I log in two formats: gpx and kml. During the day I'm travelling and sometimes I add a placemark. In the evening I upload my gpx and kml files to Google Drive and then I notice that my kml file is corrupt in exactly the same way as danielfaust describes: there are wrong, half XML tags somewhere in the middle of the file.

I hope you can release a fix for this soon.

mendhak commented 7 years ago

v89 released to market should appear in a few hours.

Yes I've thought of the DB aspect before - it does allow for extra new features too but I don't want to go down that route. Introducing it still won't help much with battery saving or rather, that comparison goes away, since the app will have to be frequently exporting to file anyway to cater to uploaders and people who sync the folder themselves - so now the app is writing to DB and to disk. I don't think of it from file point of view, it's more of a release point of view. It makes upgrades and rollbacks much more difficult especially with schema changes.

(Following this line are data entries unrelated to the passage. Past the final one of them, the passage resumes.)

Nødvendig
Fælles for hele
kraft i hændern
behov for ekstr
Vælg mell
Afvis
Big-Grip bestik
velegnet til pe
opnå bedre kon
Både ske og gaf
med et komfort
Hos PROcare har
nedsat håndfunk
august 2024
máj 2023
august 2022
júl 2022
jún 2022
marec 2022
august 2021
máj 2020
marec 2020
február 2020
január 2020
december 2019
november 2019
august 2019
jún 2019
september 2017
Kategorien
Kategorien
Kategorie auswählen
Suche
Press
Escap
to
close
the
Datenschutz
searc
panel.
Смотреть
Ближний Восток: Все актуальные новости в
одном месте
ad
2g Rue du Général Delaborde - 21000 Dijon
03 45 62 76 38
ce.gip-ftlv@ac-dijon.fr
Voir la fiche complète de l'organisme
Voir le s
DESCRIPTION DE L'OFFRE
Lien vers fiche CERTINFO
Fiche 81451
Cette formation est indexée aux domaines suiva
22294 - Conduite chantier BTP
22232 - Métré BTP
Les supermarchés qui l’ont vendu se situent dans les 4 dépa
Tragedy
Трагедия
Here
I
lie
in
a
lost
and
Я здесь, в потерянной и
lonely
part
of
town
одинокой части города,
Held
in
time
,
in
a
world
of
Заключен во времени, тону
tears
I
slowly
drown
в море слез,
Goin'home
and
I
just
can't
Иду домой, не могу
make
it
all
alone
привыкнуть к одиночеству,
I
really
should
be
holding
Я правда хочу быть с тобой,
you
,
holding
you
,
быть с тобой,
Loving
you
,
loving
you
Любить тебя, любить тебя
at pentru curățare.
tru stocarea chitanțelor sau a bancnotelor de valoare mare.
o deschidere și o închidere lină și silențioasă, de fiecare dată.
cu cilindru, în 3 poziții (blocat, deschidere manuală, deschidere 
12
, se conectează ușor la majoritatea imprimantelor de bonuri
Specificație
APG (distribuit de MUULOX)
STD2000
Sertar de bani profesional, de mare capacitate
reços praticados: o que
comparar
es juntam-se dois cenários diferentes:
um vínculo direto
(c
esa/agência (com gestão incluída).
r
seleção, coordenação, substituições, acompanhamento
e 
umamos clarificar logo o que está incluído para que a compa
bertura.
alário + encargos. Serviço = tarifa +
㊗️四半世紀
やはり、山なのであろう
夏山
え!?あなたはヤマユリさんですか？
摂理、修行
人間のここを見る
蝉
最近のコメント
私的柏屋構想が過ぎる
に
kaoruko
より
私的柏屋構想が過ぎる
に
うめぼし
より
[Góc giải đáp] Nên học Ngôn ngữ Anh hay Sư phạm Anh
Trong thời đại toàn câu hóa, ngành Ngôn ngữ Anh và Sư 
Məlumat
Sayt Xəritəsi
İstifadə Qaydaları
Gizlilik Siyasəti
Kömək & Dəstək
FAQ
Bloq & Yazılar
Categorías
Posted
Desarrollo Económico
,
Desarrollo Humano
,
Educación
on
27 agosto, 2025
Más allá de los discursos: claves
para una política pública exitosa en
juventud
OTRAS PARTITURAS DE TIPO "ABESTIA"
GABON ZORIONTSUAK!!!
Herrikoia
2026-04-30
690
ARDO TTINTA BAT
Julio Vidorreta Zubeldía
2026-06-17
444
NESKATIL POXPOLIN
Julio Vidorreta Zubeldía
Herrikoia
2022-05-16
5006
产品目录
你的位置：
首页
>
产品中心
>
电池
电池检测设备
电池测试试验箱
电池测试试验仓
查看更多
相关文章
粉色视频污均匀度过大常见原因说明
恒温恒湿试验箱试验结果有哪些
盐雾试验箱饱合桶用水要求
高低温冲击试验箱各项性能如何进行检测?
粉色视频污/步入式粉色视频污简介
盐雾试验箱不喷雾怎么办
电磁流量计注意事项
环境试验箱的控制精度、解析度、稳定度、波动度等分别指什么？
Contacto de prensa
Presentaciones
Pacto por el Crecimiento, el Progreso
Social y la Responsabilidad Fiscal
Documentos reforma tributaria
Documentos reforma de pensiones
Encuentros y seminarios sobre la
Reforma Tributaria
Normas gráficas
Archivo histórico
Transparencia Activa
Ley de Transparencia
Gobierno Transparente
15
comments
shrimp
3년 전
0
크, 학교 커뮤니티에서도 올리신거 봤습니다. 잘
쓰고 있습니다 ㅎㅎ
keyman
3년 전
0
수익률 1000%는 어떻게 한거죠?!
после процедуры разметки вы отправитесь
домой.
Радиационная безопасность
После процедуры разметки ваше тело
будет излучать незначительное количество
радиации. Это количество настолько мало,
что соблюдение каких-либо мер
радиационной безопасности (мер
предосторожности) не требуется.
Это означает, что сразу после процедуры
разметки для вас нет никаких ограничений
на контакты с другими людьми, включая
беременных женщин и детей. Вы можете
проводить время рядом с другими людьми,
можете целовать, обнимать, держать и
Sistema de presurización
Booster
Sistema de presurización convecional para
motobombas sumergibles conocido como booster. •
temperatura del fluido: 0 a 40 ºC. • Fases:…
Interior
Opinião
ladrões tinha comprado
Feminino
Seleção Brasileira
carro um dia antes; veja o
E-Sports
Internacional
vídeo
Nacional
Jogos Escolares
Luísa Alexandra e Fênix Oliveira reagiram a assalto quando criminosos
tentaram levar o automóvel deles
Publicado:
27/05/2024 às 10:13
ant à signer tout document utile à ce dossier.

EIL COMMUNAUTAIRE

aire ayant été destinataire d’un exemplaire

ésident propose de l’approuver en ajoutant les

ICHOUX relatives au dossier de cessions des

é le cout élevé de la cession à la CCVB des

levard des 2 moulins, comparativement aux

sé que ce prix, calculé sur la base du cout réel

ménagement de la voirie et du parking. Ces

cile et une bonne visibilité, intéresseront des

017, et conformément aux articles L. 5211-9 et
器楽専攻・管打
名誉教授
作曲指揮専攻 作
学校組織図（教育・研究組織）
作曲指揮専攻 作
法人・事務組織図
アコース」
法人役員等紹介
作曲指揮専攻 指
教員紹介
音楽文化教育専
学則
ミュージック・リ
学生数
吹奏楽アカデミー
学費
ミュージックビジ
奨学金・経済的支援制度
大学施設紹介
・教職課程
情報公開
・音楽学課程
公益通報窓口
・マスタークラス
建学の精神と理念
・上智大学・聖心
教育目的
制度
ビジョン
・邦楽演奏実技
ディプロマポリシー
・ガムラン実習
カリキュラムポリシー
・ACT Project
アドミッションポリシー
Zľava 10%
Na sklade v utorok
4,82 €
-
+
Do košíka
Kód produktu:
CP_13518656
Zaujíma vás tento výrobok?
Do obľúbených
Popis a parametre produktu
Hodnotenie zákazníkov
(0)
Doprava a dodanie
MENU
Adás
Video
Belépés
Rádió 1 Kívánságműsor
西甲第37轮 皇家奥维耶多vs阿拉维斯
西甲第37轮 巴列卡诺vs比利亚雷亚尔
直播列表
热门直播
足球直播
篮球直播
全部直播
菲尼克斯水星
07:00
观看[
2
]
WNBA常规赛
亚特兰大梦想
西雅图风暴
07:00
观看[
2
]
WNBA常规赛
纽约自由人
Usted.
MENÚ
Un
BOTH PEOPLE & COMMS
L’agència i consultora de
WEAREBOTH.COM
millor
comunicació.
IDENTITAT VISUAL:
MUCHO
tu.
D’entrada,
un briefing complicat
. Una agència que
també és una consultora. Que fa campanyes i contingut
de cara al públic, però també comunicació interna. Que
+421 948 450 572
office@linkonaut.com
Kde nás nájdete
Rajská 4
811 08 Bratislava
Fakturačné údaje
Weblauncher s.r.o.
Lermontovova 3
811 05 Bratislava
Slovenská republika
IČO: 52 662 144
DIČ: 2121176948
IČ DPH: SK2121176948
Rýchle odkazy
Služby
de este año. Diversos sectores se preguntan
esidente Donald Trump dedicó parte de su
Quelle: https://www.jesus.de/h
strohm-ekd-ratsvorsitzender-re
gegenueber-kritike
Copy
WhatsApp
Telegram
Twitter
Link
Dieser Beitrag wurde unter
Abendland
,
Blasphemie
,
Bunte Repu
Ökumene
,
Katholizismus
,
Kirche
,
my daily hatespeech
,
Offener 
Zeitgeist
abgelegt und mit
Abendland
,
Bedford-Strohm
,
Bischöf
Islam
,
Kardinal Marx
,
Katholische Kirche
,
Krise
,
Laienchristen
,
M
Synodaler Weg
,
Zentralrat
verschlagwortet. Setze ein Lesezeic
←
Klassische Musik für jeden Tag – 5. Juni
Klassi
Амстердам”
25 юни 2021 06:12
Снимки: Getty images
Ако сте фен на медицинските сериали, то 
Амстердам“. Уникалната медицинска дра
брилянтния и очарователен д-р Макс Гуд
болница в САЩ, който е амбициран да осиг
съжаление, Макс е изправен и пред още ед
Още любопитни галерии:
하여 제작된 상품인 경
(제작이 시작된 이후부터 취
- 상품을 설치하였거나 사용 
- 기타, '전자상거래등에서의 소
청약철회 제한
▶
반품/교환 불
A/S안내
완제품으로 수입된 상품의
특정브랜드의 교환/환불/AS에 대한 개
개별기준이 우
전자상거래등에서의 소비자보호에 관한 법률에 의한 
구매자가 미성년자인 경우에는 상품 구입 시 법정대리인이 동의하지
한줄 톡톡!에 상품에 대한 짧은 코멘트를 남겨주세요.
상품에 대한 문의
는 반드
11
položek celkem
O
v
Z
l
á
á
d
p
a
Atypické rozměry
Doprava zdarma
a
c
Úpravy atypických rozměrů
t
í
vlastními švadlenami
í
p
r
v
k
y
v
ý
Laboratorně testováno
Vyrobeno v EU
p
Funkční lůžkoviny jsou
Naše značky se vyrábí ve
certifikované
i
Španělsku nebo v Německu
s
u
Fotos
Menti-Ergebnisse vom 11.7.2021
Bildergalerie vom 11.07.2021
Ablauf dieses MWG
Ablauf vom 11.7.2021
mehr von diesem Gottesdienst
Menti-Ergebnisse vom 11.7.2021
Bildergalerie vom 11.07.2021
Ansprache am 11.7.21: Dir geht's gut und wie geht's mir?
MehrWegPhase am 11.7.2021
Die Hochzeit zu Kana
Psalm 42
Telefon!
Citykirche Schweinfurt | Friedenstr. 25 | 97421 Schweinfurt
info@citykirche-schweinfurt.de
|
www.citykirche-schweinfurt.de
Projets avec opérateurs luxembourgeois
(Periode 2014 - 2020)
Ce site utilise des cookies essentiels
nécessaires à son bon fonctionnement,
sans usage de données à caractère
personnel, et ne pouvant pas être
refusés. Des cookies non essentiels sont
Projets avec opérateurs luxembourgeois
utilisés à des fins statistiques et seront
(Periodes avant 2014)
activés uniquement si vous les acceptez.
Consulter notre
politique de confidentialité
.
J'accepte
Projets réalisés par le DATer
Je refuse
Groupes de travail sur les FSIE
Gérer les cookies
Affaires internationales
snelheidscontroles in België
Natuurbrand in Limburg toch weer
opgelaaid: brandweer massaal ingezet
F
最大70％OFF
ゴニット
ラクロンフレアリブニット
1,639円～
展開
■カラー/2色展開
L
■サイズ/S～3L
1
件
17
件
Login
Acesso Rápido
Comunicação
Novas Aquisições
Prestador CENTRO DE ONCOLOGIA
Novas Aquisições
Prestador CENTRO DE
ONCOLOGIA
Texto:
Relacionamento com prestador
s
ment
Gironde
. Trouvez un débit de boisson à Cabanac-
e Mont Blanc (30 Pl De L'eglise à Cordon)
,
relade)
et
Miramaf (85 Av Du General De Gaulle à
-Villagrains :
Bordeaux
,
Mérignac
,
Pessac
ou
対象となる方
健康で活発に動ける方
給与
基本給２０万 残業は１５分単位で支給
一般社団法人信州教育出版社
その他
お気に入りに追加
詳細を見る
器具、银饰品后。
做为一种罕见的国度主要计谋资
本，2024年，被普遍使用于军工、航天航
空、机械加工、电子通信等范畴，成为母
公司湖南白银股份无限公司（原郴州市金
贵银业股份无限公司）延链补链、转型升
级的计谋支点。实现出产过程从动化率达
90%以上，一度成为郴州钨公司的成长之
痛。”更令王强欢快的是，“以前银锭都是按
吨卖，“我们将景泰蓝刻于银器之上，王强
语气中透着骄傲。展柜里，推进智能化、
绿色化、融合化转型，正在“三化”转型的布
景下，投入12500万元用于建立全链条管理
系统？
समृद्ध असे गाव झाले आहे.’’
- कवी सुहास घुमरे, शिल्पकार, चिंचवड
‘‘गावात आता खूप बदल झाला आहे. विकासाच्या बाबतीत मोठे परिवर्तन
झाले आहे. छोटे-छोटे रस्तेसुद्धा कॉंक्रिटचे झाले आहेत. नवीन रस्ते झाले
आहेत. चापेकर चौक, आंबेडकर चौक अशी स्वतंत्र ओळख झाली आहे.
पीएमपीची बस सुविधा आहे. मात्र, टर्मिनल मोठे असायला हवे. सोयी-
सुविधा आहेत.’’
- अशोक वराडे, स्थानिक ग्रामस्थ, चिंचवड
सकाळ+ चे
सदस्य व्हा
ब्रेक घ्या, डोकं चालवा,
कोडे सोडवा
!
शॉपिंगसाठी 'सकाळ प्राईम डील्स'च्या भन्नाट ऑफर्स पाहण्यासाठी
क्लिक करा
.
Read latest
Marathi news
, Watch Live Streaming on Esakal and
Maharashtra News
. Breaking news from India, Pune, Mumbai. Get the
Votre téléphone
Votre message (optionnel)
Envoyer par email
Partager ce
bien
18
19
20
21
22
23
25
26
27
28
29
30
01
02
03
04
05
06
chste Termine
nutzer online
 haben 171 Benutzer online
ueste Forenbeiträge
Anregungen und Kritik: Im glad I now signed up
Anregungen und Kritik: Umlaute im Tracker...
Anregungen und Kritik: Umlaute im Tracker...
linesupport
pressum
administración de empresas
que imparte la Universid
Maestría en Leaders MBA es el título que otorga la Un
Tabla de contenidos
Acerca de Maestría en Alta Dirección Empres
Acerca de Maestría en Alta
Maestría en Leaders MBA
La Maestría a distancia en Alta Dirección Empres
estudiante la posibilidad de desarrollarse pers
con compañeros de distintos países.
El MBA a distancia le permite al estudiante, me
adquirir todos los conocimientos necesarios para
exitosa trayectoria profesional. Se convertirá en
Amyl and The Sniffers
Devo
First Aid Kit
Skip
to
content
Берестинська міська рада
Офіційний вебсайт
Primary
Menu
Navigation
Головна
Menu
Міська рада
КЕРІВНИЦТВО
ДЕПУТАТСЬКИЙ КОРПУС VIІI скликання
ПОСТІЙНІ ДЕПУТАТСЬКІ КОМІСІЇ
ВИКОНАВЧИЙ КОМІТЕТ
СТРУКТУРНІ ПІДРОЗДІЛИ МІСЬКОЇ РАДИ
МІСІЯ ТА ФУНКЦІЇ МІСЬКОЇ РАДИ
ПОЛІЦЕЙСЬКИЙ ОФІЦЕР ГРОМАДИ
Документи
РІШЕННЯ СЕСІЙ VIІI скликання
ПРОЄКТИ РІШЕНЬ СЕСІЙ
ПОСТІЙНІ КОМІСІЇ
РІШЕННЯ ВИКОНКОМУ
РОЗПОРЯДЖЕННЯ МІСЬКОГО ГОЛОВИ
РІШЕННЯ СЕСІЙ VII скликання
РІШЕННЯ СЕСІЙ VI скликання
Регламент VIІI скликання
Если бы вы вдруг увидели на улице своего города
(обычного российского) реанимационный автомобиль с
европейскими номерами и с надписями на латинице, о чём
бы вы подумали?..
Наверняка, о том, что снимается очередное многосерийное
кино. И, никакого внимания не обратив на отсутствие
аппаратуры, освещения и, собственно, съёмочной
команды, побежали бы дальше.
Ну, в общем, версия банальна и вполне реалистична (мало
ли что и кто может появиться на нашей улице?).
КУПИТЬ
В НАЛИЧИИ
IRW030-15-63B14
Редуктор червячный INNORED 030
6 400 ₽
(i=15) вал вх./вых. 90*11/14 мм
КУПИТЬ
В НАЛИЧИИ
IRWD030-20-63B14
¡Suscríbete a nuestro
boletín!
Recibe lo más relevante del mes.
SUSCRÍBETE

Except for KML, the other file writes tend to be pretty normal - the code inserts into a specific position and writes the file closing strings and they work well with or without annotations. However KMLs are a bit... special... and the resulting structure isn't conducive to annotations.

Anyway I'm closing this now but reopen it if the KML problem is still around

mendhak commented 7 years ago

--- Closing as part of issues cleanup, market release, inactivity or inevitability. Issue can be reopened if needed, or a new issue created.